> Problem to work on
Copy all the entries word for word, but omit the pictures.
** The data follows **
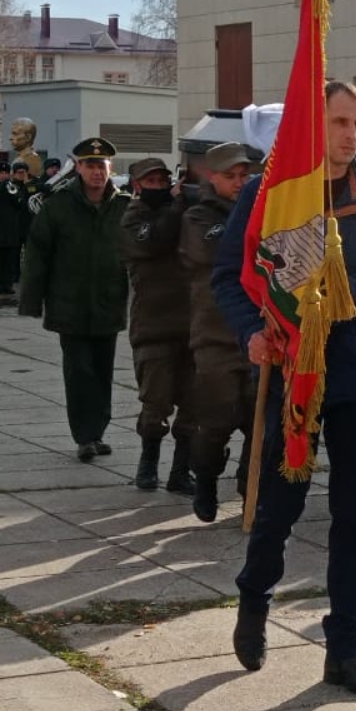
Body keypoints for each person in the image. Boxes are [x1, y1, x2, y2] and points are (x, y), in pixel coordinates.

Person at [217, 81, 356, 697]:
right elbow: (231, 275)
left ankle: (345, 647)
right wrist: (254, 331)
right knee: (279, 506)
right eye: (340, 121)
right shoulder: (267, 192)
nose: (351, 133)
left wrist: (321, 302)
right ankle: (254, 599)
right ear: (311, 125)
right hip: (292, 374)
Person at [19, 138, 131, 463]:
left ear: (111, 167)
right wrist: (32, 300)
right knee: (79, 371)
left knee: (102, 371)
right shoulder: (59, 206)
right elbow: (38, 255)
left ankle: (98, 432)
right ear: (78, 167)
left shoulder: (123, 204)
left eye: (103, 165)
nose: (98, 171)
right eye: (91, 165)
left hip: (108, 301)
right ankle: (84, 436)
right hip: (69, 303)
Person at [180, 143, 257, 522]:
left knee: (261, 423)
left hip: (257, 335)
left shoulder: (259, 210)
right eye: (231, 176)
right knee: (215, 422)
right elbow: (220, 251)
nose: (240, 182)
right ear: (213, 177)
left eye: (245, 175)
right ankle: (206, 478)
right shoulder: (197, 217)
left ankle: (251, 490)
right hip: (215, 338)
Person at [119, 157, 197, 493]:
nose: (158, 187)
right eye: (150, 182)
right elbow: (152, 241)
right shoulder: (133, 218)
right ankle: (148, 463)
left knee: (194, 407)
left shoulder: (184, 213)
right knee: (156, 404)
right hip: (153, 328)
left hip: (193, 327)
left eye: (162, 181)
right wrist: (178, 204)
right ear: (137, 186)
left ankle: (181, 471)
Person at [0, 161, 27, 296]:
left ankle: (8, 284)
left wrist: (13, 194)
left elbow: (21, 204)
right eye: (1, 173)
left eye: (6, 173)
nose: (4, 175)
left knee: (10, 259)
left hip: (11, 229)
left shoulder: (14, 188)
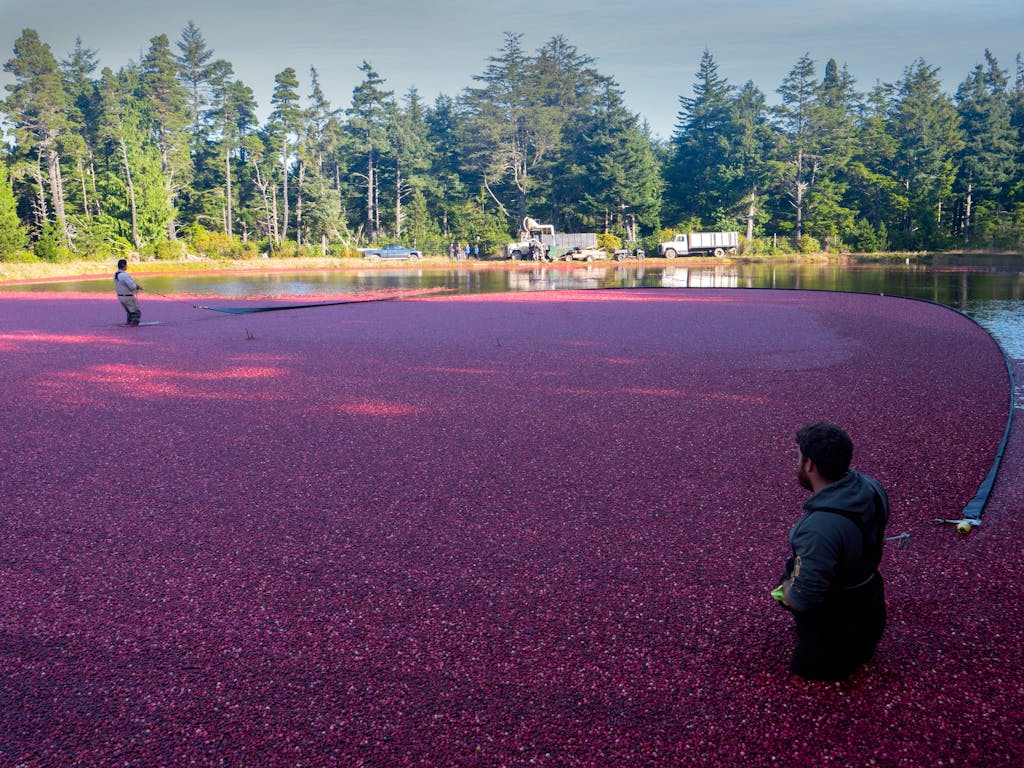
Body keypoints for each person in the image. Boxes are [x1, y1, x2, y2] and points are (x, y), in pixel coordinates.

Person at [772, 422, 890, 680]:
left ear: (810, 465)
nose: (797, 463)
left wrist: (785, 589)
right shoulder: (872, 487)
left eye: (798, 457)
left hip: (835, 633)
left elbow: (804, 598)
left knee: (810, 679)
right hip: (870, 604)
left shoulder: (818, 528)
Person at [114, 258, 142, 325]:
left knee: (129, 311)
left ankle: (129, 323)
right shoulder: (124, 275)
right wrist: (137, 287)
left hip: (120, 297)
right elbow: (132, 286)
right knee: (136, 311)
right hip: (127, 297)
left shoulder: (116, 274)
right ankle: (133, 325)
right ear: (125, 266)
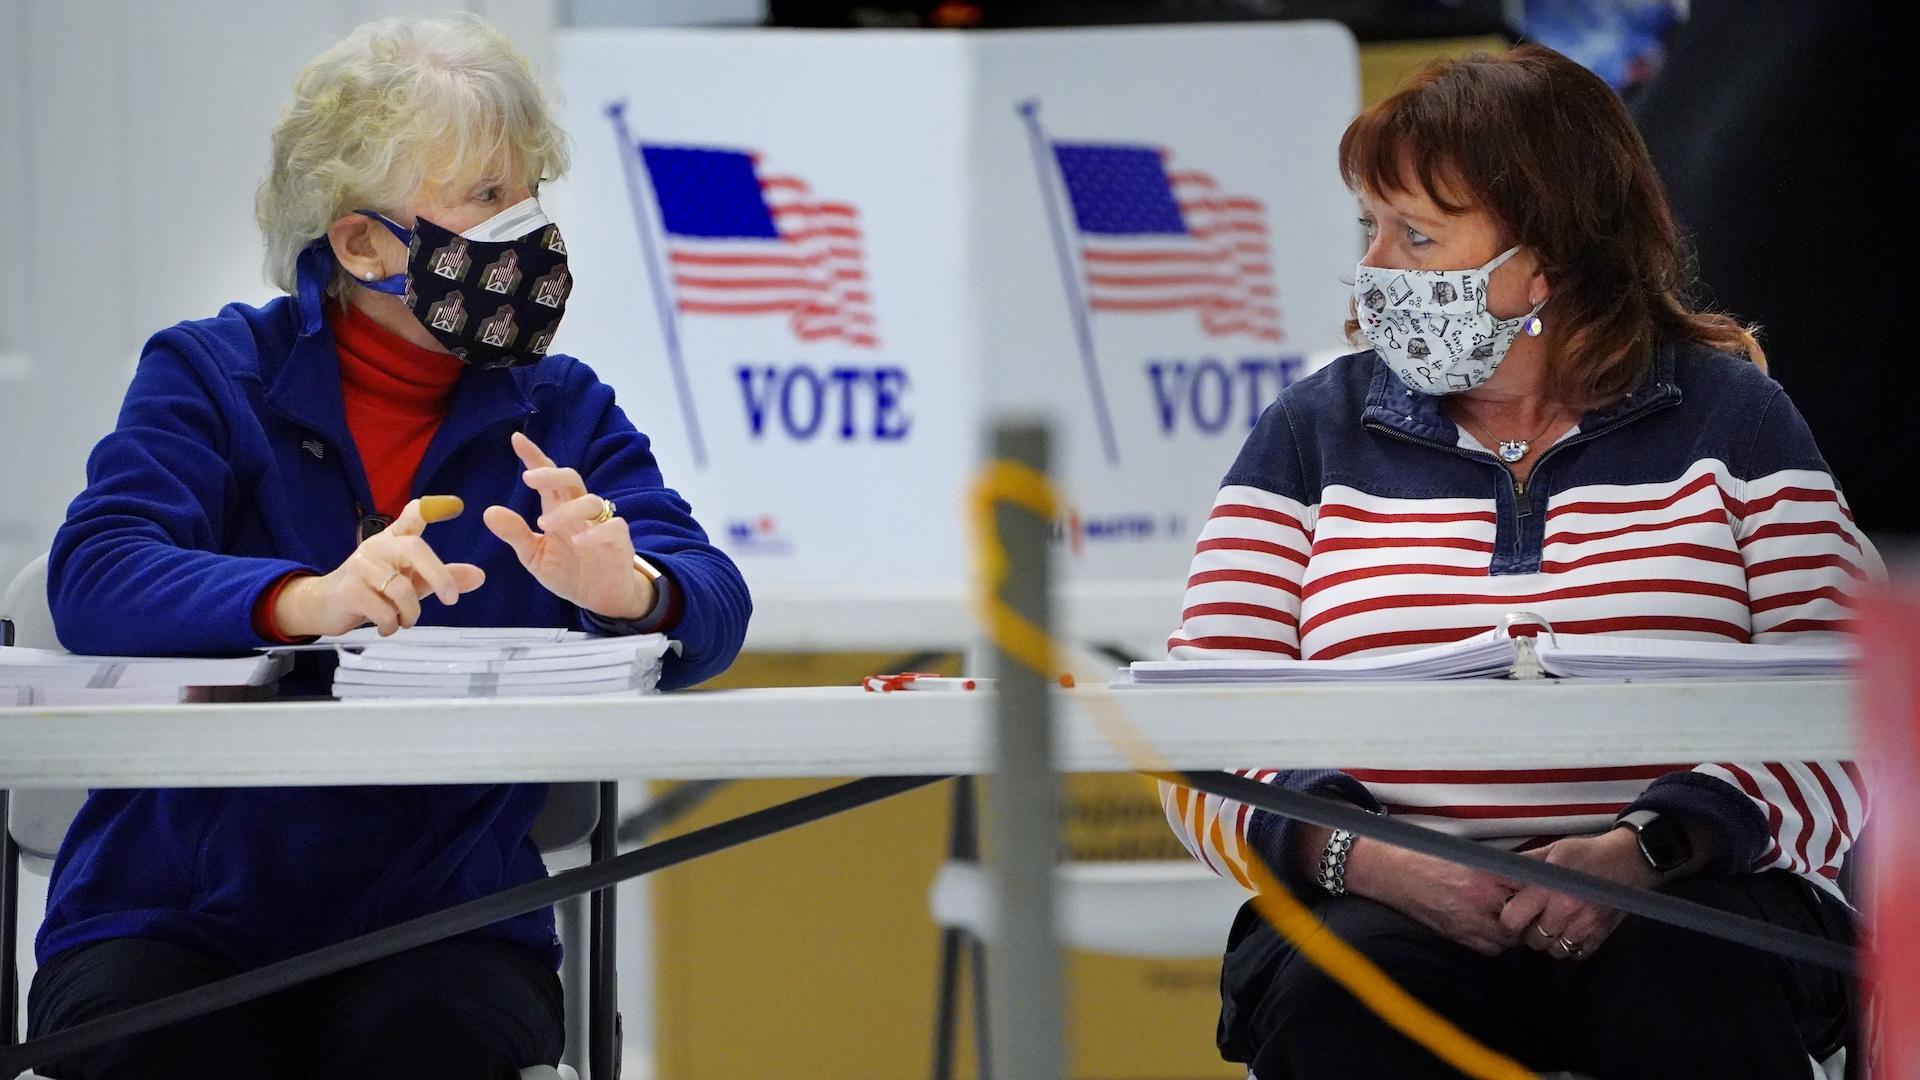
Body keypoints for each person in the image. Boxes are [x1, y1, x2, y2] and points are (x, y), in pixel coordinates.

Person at [30, 15, 750, 1080]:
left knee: (426, 1046)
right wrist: (307, 600)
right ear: (362, 244)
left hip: (447, 922)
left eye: (527, 193)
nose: (525, 230)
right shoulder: (210, 376)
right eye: (484, 199)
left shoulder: (561, 409)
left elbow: (714, 604)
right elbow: (96, 572)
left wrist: (632, 588)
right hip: (171, 919)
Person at [1163, 45, 1871, 1080]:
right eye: (1373, 228)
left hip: (1689, 897)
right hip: (1383, 910)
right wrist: (1366, 857)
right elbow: (1199, 728)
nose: (1378, 271)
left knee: (1693, 984)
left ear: (1547, 259)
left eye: (1418, 235)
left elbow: (1850, 711)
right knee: (1343, 999)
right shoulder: (1311, 431)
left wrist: (1648, 852)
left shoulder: (1739, 422)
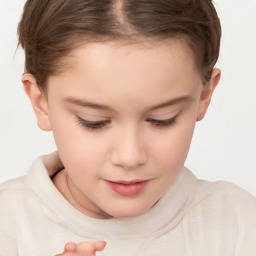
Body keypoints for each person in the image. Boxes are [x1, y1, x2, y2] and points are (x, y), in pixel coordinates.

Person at [0, 0, 256, 255]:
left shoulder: (239, 225)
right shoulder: (8, 226)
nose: (130, 156)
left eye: (162, 118)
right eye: (94, 121)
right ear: (40, 102)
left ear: (204, 96)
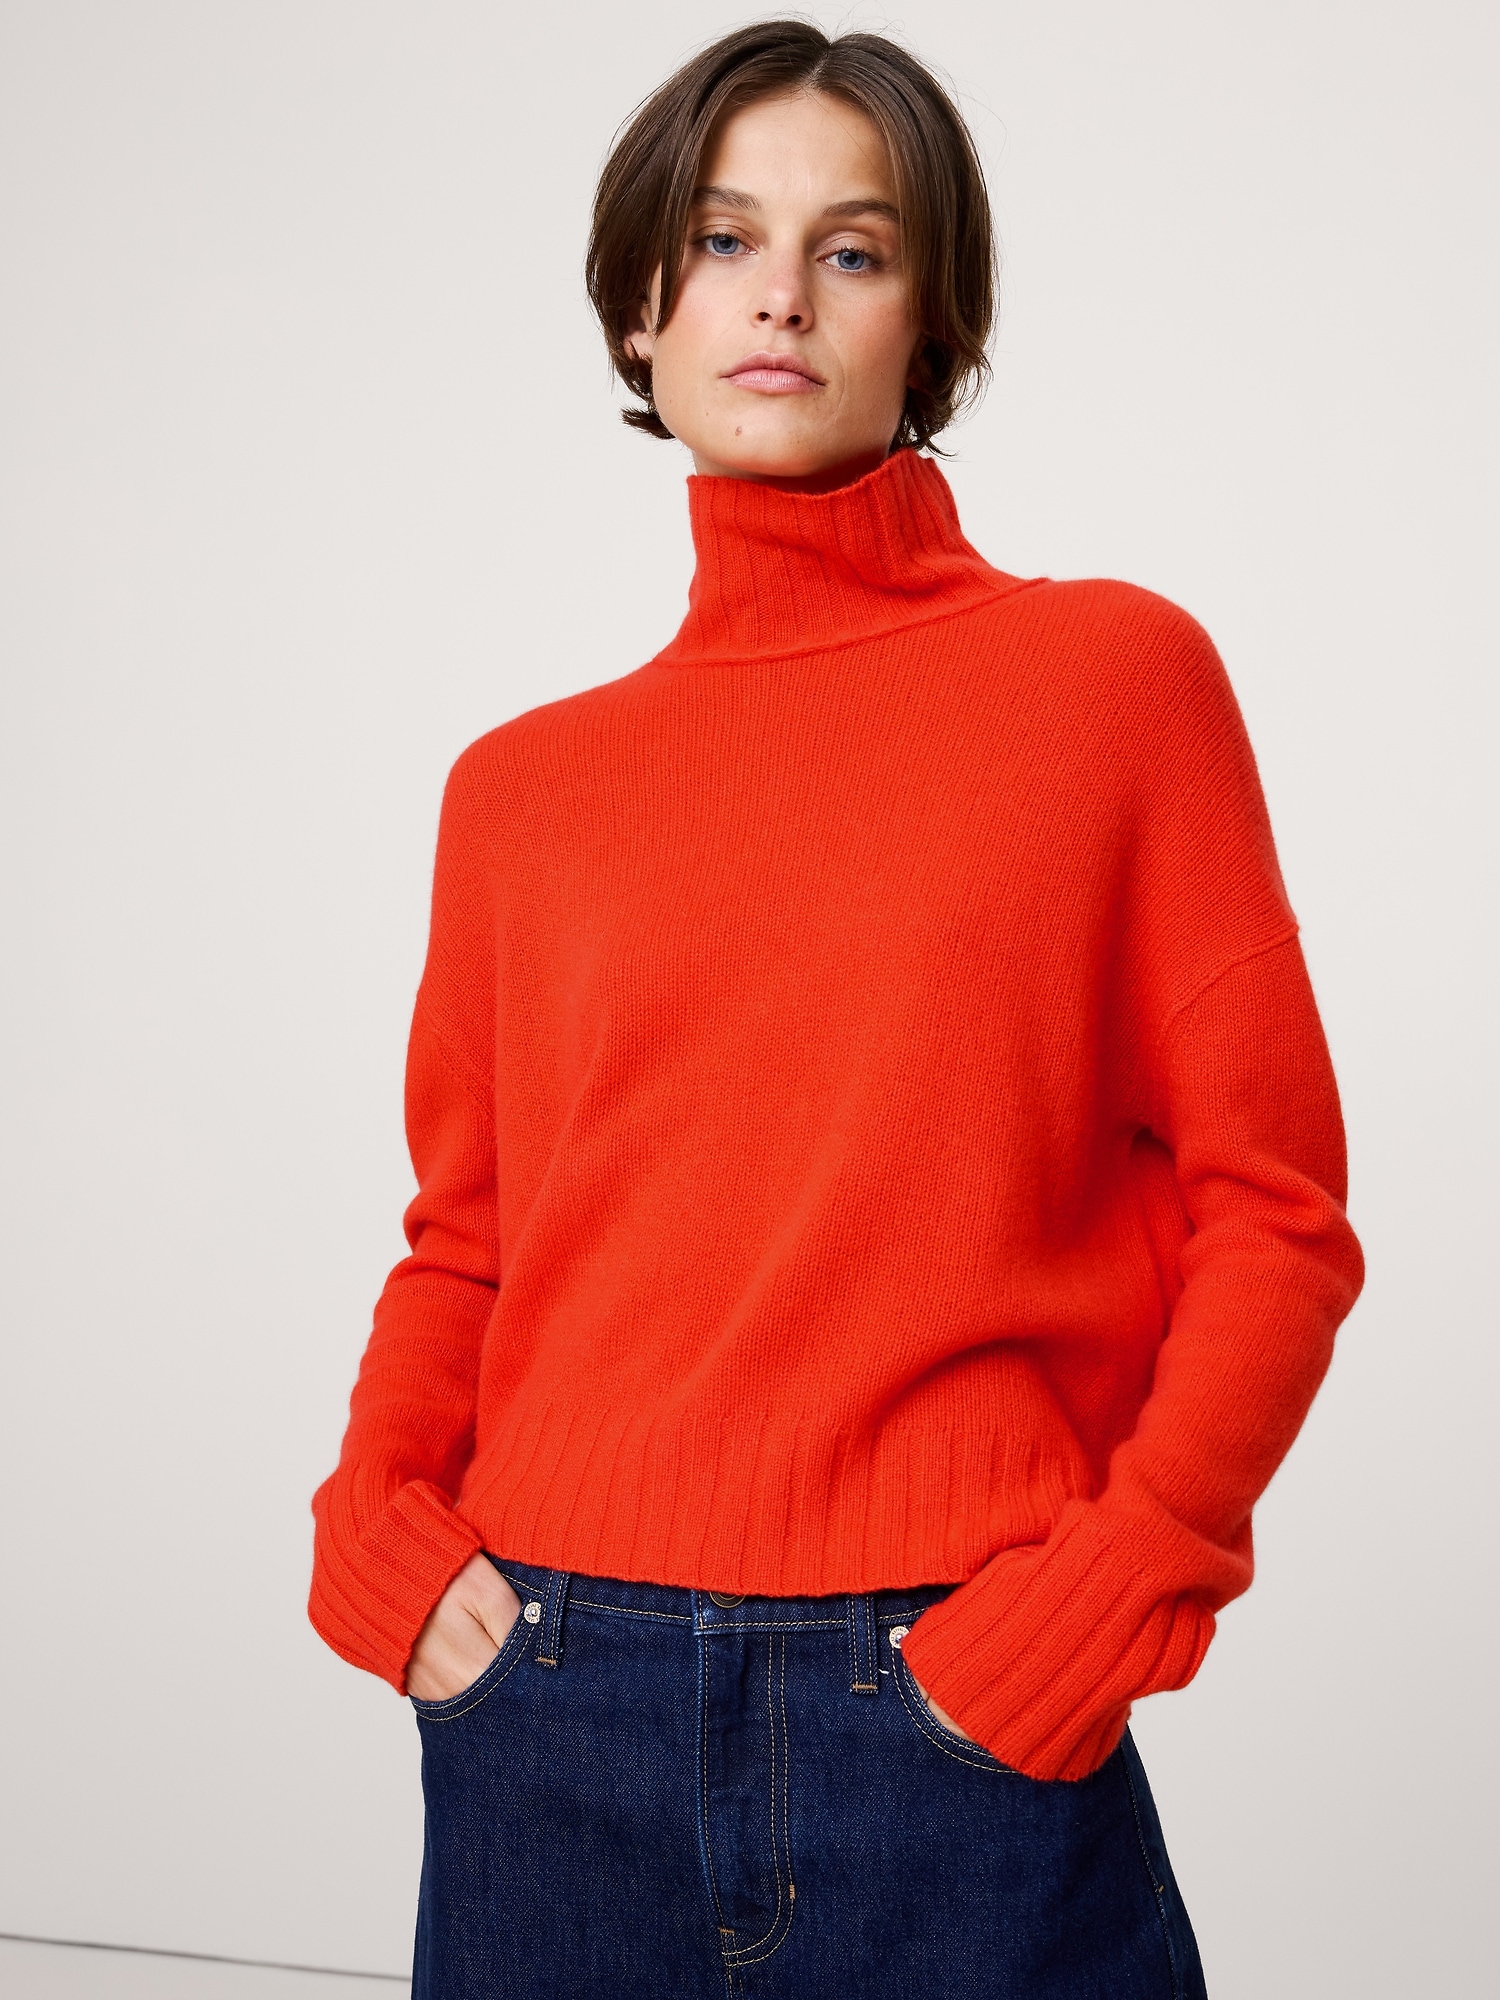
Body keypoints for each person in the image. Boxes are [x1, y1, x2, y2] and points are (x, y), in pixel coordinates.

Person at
** End of The data **
> Written response
Body keypoints for each person in the image. Boxes are [x1, y1, x2, y2] and points are (x, y), in pixel coordinates.

Person at [217, 81, 356, 697]:
right elbow: (231, 275)
left ankle: (345, 647)
right wrist: (254, 331)
right knee: (279, 506)
right eye: (340, 121)
right shoulder: (267, 192)
nose: (351, 133)
left wrist: (321, 302)
right ankle: (254, 599)
right ear: (311, 125)
right hip: (292, 374)
Person at [19, 138, 131, 463]:
left ear: (111, 167)
right wrist: (32, 300)
right knee: (79, 371)
left knee: (102, 371)
right shoulder: (59, 206)
right elbow: (38, 255)
left ankle: (98, 432)
right ear: (78, 167)
left shoulder: (123, 204)
left eye: (103, 165)
nose: (98, 171)
right eye: (91, 165)
left hip: (108, 301)
right ankle: (84, 436)
right hip: (69, 303)
Person at [180, 143, 257, 522]:
left knee: (261, 423)
left hip: (257, 335)
left shoulder: (259, 210)
right eye: (231, 176)
right knee: (215, 422)
right elbow: (220, 251)
nose: (240, 182)
right ear: (213, 177)
left eye: (245, 175)
right ankle: (206, 478)
right shoulder: (197, 217)
left ankle: (251, 490)
right hip: (215, 338)
Person at [119, 157, 197, 493]:
nose: (158, 187)
right eye: (150, 182)
right elbow: (152, 241)
right shoulder: (133, 218)
right ankle: (148, 463)
left knee: (194, 407)
left shoulder: (184, 213)
right knee: (156, 404)
right hip: (153, 328)
left hip: (193, 327)
left eye: (162, 181)
right wrist: (178, 204)
right ear: (137, 186)
left ankle: (181, 471)
Person at [0, 161, 27, 296]:
left ankle: (8, 284)
left wrist: (13, 194)
left elbow: (21, 204)
right eye: (1, 173)
left eye: (6, 173)
nose: (4, 175)
left knee: (10, 259)
left hip: (11, 229)
left shoulder: (14, 188)
Body keypoints for each person in the image. Boxes are [x1, y1, x2, y2] and points are (x, y), in pixel coordinates.

Person at [772, 422, 890, 680]:
left ear: (810, 465)
nose: (797, 463)
left wrist: (785, 589)
right shoulder: (872, 487)
left eye: (798, 457)
left hip: (835, 633)
left elbow: (804, 598)
left knee: (810, 679)
right hip: (870, 604)
left shoulder: (818, 528)
Person at [114, 258, 142, 325]:
left knee: (129, 311)
left ankle: (129, 323)
right shoulder: (124, 275)
right wrist: (137, 287)
left hip: (120, 297)
right elbow: (132, 286)
right knee: (136, 311)
right hip: (127, 297)
left shoulder: (116, 274)
right ankle: (133, 325)
right ear: (125, 266)
Body keypoints for each person in the image. Boxes are [x1, y1, x2, y2] and points are (x, y), in pixel coordinates.

Person at [30, 15, 750, 1080]:
left knee: (426, 1046)
right wrist: (307, 600)
right ear: (362, 244)
left hip: (447, 922)
left eye: (527, 193)
nose: (525, 230)
right shoulder: (210, 376)
right eye: (484, 199)
left shoulder: (561, 409)
left elbow: (714, 604)
right elbow: (96, 572)
left wrist: (632, 588)
right hip: (171, 919)
Person at [1163, 45, 1871, 1080]:
right eye: (1373, 228)
left hip: (1689, 897)
right hip: (1383, 910)
right wrist: (1366, 857)
right elbow: (1199, 728)
nose: (1378, 271)
left knee: (1693, 984)
left ear: (1547, 259)
left eye: (1418, 235)
left elbow: (1850, 711)
right knee: (1343, 999)
right shoulder: (1311, 431)
left wrist: (1648, 852)
left shoulder: (1739, 422)
Body keypoints for each person in the image. Boxes are [x1, y1, x2, y2] and points are (x, y), in pixel coordinates.

Person at [0, 0, 256, 255]:
left shoulder: (239, 225)
right shoulder: (8, 226)
nose: (130, 156)
left eye: (162, 118)
right eye: (94, 121)
right ear: (40, 102)
left ear: (204, 96)
Body keypoints for each person in the image. Boxes are [x1, y1, x2, y2] and points are (x, y), in pixel coordinates.

Person at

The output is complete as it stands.